(Source data begins)
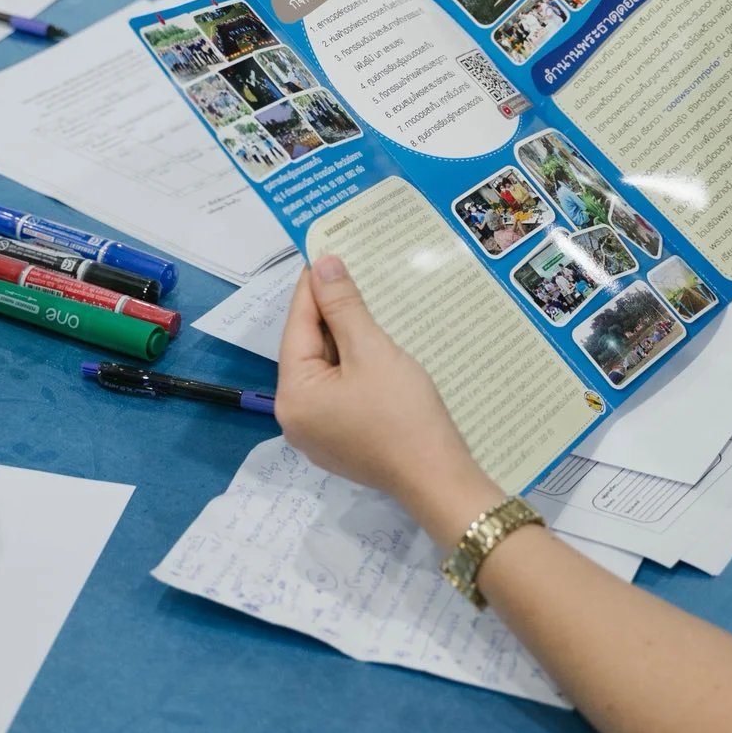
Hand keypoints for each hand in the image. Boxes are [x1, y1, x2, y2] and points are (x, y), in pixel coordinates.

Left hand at [275, 256, 494, 533]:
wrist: (438, 478)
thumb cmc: (403, 412)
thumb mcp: (372, 351)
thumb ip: (343, 307)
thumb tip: (322, 265)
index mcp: (293, 396)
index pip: (297, 328)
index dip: (311, 289)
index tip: (322, 254)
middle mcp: (295, 418)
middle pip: (308, 351)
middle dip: (328, 314)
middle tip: (347, 274)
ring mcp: (317, 435)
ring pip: (325, 372)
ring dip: (342, 339)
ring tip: (362, 303)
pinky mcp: (341, 442)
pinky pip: (338, 393)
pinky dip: (351, 367)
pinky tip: (371, 345)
(Source data ends)
**Task brief**
Write out the material above exactly, and omit the pictures it holds.

**Task response**
Hand keypoints for each hand in the image. Boxes are [x1, y1, x2, y2] and points are (x, y), in pixel coordinates.

Left hand at [275, 256, 494, 533]:
wrist: (438, 478)
thumb cmc: (403, 412)
thumb mcp: (372, 351)
thumb ip: (343, 307)
thumb tip: (322, 265)
index mcp: (293, 396)
index pip: (297, 328)
index dip: (311, 289)
index tip: (322, 254)
middle mcp: (295, 418)
middle pip: (308, 351)
middle dip: (328, 314)
middle tip: (347, 274)
ring mcp: (317, 435)
ring pip: (325, 372)
ring dip: (342, 339)
ring tip: (362, 303)
pinky mcp: (341, 442)
pinky pip: (338, 393)
pinky dip: (351, 367)
pinky tip: (371, 345)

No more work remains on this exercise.